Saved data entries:
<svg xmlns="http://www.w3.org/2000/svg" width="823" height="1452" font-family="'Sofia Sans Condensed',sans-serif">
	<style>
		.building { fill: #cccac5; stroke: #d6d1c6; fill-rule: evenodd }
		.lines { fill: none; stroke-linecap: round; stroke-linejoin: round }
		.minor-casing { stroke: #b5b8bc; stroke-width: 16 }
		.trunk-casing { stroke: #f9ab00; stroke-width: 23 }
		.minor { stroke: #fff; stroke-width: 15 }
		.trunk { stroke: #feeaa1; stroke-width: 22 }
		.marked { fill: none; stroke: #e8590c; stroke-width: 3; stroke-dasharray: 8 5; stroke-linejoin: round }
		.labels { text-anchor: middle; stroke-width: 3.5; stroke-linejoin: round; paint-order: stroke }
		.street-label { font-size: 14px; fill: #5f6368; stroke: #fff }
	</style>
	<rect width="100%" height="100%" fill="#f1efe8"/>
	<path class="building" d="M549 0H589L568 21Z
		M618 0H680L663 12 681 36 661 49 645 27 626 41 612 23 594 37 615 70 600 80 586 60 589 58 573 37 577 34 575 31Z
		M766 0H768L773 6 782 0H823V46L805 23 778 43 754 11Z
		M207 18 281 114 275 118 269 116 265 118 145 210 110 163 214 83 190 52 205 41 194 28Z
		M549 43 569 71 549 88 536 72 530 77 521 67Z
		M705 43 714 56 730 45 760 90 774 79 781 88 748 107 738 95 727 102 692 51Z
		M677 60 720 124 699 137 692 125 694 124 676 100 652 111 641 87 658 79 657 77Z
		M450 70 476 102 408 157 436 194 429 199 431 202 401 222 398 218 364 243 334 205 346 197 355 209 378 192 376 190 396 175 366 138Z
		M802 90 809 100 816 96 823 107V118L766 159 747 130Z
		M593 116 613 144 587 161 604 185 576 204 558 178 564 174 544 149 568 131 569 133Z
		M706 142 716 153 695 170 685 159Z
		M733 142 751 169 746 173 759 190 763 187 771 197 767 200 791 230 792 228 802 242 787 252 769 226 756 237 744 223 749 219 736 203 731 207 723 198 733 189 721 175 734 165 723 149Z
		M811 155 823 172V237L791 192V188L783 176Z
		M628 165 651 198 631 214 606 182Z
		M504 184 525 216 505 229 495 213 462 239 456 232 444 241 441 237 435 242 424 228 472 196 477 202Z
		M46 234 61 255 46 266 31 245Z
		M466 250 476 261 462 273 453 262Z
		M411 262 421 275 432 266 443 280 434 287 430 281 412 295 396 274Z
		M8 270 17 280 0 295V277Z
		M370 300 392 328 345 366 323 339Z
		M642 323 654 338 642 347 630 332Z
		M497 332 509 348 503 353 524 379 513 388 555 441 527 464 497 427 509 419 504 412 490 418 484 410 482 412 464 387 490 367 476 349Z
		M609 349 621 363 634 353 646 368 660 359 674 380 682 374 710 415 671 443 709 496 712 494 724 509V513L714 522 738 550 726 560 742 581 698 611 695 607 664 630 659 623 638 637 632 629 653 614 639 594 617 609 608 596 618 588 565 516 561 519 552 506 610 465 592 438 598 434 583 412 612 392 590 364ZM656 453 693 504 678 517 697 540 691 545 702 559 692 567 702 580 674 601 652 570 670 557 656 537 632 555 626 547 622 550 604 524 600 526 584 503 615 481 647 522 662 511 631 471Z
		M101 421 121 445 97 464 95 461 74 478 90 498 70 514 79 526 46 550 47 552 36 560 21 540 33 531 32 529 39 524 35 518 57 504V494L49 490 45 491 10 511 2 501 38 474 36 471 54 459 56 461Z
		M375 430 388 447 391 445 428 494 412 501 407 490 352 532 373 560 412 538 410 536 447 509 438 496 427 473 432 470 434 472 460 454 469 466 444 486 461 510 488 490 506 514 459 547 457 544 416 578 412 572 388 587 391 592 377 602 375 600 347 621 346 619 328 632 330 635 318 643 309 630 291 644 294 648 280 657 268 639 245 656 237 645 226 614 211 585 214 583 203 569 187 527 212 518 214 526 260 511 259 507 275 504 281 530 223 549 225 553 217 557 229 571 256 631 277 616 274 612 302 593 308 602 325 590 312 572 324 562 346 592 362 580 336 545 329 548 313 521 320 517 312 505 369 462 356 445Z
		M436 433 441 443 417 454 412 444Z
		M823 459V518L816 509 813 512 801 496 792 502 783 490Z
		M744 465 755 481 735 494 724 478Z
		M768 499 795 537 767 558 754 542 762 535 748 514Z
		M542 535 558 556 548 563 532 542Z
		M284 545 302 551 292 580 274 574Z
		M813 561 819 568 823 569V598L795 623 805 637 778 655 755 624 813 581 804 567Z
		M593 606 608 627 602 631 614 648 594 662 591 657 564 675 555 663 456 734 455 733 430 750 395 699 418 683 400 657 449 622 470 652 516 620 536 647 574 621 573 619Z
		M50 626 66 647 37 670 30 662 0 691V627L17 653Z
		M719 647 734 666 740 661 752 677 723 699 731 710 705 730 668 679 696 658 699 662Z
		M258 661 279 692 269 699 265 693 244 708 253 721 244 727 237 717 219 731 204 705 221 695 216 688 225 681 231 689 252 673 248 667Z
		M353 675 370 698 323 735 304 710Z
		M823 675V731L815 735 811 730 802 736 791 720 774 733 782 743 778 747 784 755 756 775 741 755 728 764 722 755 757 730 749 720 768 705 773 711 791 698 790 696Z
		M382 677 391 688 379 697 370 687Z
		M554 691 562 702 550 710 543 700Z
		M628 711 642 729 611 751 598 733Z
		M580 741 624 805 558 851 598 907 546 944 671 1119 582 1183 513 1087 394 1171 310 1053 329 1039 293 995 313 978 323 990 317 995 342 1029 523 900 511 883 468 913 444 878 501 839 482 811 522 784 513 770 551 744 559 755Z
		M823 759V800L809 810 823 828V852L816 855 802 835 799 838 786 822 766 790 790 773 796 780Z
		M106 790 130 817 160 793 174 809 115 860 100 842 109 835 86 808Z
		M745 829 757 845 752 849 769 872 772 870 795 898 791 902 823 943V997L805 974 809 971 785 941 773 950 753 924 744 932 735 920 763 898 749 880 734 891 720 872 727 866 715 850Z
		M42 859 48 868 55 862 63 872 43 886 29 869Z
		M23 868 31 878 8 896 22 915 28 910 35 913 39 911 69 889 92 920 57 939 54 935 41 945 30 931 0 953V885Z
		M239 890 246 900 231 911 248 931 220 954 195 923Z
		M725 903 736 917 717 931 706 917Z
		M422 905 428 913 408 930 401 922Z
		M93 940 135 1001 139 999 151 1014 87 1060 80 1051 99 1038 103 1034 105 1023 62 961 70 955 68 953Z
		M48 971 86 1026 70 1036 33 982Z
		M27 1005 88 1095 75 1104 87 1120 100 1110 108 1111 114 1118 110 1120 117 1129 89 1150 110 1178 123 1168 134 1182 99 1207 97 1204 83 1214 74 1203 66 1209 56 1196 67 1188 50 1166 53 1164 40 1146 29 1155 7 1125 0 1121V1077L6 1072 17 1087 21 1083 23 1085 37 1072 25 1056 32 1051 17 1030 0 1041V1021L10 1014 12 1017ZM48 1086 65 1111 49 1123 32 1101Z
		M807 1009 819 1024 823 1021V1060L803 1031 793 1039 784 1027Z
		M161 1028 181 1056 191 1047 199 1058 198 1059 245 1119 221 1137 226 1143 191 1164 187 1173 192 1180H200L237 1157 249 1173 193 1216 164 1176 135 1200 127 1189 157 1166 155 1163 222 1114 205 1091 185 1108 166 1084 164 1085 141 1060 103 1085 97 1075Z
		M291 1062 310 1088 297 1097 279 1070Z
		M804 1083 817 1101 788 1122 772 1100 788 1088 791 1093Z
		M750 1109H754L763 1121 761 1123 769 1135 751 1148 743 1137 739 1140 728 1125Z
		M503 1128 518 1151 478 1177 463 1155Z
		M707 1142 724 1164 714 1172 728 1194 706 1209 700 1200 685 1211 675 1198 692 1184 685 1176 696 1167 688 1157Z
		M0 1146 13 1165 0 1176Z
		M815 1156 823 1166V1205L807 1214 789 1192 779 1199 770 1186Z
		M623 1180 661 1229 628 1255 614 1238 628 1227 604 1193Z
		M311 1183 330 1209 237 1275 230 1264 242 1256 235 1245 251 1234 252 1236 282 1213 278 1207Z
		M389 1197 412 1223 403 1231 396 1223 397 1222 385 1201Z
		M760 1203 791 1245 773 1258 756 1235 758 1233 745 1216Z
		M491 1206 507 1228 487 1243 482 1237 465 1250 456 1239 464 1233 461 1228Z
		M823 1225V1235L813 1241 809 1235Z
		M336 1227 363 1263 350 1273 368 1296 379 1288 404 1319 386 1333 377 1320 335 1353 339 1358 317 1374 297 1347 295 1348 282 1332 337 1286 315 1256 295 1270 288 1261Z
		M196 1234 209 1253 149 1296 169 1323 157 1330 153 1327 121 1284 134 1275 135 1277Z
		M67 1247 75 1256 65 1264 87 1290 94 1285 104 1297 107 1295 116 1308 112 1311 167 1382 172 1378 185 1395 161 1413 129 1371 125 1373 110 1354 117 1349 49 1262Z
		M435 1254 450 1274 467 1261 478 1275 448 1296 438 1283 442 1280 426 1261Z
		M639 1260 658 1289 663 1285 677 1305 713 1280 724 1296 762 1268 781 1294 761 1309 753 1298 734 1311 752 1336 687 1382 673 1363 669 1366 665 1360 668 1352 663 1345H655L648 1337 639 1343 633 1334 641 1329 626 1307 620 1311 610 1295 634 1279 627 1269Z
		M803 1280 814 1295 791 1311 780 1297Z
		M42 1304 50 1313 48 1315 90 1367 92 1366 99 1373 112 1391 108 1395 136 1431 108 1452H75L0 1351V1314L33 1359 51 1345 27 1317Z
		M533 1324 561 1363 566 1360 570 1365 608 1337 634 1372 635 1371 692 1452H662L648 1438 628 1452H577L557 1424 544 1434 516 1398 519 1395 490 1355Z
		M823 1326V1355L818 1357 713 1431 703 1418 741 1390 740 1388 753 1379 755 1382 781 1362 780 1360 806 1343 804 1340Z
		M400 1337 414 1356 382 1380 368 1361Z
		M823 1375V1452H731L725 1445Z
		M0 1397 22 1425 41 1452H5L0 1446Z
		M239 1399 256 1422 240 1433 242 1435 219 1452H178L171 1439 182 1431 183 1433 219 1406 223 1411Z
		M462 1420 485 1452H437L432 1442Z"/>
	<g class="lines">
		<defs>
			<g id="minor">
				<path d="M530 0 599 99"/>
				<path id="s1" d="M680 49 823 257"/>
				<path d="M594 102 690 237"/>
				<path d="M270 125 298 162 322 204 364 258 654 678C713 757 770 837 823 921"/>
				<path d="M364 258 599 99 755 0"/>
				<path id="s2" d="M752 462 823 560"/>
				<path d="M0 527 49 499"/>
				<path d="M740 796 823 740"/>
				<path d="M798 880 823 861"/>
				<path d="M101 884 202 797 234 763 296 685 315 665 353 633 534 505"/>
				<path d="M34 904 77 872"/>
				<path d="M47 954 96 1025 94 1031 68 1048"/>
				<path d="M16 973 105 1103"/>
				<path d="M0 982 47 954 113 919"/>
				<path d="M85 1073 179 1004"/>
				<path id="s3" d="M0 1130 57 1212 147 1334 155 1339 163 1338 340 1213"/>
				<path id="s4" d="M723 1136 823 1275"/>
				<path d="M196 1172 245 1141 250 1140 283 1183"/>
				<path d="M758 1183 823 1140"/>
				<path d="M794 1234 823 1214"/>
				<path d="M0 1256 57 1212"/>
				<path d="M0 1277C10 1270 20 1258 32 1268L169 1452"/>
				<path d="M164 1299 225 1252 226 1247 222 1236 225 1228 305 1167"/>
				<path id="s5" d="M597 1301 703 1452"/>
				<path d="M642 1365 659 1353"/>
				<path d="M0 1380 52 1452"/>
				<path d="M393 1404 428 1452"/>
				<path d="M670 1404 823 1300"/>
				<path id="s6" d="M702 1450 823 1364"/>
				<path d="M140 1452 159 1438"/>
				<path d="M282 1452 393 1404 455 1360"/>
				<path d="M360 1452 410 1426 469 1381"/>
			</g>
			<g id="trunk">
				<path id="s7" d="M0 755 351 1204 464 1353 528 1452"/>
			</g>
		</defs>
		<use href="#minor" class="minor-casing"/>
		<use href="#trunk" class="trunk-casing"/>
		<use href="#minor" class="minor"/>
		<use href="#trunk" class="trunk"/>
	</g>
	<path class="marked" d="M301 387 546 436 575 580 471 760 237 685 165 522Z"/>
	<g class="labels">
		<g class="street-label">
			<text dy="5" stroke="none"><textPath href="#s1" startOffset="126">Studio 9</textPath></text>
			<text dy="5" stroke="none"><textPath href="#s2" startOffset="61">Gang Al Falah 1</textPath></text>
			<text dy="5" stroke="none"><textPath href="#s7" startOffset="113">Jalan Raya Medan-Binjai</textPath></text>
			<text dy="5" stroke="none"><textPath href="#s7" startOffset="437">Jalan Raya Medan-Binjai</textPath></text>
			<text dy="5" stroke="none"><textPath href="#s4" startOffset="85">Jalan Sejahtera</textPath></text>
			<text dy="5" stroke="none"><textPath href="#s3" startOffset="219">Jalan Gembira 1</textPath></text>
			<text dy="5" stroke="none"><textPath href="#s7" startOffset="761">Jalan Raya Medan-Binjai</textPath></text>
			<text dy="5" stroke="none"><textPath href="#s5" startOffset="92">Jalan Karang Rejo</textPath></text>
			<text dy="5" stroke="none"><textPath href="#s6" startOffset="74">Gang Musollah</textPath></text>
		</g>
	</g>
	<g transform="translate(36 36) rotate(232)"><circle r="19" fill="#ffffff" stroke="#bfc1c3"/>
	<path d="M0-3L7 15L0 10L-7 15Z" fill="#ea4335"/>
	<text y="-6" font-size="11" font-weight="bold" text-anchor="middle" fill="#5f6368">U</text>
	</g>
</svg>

### [Work required]
Where in the records does the word "lines" appear? Copy each line that holds it.

### [Solution for this exercise]
		.lines { fill: none; stroke-linecap: round; stroke-linejoin: round }
	<g class="lines">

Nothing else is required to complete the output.